Tâche à faire 1
Résumez en trois phrases le texte sur le leadership de Martin St-Louis.
Tâche à faire 2
Poursuivez le texte sur le leadership de Martin St-Louis à partir de la dernière phrase donnée.

==== Texte étudié

Le leadership silencieux de St-Louis
En conférence de presse, Martin St-Louis n’a pas parlé de l’altercation. Il a évité de nommer Laine. Il a simplement dit :
« Ce sont des décisions que tu prends comme entraîneur. J’ai raccourci mon banc. »
Mais ce n’est pas un choix tactique. C’est un choix moral.
Parce qu’un entraîneur peut tolérer un joueur en mauvaise posture. Il peut tolérer une erreur. Il peut tolérer une passe ratée.
Mais il ne peut pas tolérer l’indifférence. Il ne peut pas tolérer qu’un joueur abandonne ses coéquipiers en séries éliminatoires.
Et c’est ce que Laine a fait. Pas volontairement. Peut-être même inconsciemment. Mais aux yeux de ses coéquipiers, il les a trahis.
Depuis plusieurs semaines, les signes étaient là. Le langage corporel. L’attitude en entraînement. Les « symptômes grippaux » à répétition. Les vidéos virales de shifts où Laine se promène sans conviction.

========
==== Extraits du jeu

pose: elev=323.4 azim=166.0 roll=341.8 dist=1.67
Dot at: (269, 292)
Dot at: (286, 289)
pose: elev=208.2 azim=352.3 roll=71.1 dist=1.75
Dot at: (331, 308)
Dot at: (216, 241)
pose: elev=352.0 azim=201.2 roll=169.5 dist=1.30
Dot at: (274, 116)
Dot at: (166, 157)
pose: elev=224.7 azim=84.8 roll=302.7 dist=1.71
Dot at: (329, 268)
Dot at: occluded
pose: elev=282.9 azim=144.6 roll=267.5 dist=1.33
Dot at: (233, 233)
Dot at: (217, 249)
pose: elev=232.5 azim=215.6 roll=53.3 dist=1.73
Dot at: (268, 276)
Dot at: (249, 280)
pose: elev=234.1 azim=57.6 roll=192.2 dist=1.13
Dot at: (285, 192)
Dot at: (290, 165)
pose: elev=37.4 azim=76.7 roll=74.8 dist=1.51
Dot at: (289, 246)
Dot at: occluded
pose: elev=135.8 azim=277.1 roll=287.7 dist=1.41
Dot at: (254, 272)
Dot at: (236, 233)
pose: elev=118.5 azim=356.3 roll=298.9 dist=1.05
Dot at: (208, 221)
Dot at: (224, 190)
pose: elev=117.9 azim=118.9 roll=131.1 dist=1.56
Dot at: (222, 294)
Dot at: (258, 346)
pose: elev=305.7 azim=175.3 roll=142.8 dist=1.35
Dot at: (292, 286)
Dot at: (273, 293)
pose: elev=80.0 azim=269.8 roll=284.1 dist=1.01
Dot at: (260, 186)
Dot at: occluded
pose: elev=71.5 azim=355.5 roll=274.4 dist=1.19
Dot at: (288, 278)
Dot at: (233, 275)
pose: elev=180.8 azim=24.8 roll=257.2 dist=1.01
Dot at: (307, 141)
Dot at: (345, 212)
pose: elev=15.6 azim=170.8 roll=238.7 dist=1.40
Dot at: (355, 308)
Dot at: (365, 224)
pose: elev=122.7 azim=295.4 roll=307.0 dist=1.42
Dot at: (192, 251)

========

Réponse rédigée 1
En conférence de presse, Martin St-Louis n'a ni parlé de l'altercation ni nommé Laine, se contentant de dire qu'il avait raccourci son banc. Selon le texte, il s'agit d'un choix moral plutôt que tactique, car un entraîneur peut tolérer une erreur, mais pas l'indifférence ni l'abandon de ses coéquipiers en séries éliminatoires. Le texte affirme que Laine a agi ainsi, peut-être inconsciemment, qu'il a trahi ses coéquipiers à leurs yeux et que les signes étaient visibles depuis plusieurs semaines.

Réponse rédigée 2
Les commentaires passifs-agressifs sur son temps de jeu. Le regard absent dans l’avion. L’isolement total.
Il ne s’agit pas de juger l’homme. La santé mentale de Laine a été fragilisée dans le passé. Il a parlé ouvertement de dépression, d’addictions, d’un dégoût profond du hockey à certains moments de sa vie.
Mais la réalité du sport professionnel est sans pitié : quand on n’est plus capable de contribuer, quand on devient un poids, on est mis de côté. Peu importe le contrat. Peu importe les intentions.
Et Brendan Gallagher, qui saigne pour cette équipe depuis plus d’une décennie, a été celui qui a mis des mots sur ce que tous pensaient tout bas.
L’incident dans le vestiaire a tout changé. Ce n’est pas seulement Gallagher qui en veut à Laine. Ce sont plusieurs jeunes joueurs qui, selon nos informations, ont cessé de croire en lui. Qui ne veulent plus être associés à lui sur la glace. Qui ne veulent pas voir un coéquipier abandonner pendant que l’équipe lutte pour sa survie.
Là où la situation devient intenable, c’est que Laine le sait. Il le sent. Il ne parle plus. Il ne rit plus. Il ne participe plus. Et ça devient un problème d’environnement. De culture. D’unité.
On parle souvent de rachat de contrat, de transactions impossibles. Mais aujourd’hui, il ne s’agit plus de cap salarial. Il s’agit d’un climat devenu invivable.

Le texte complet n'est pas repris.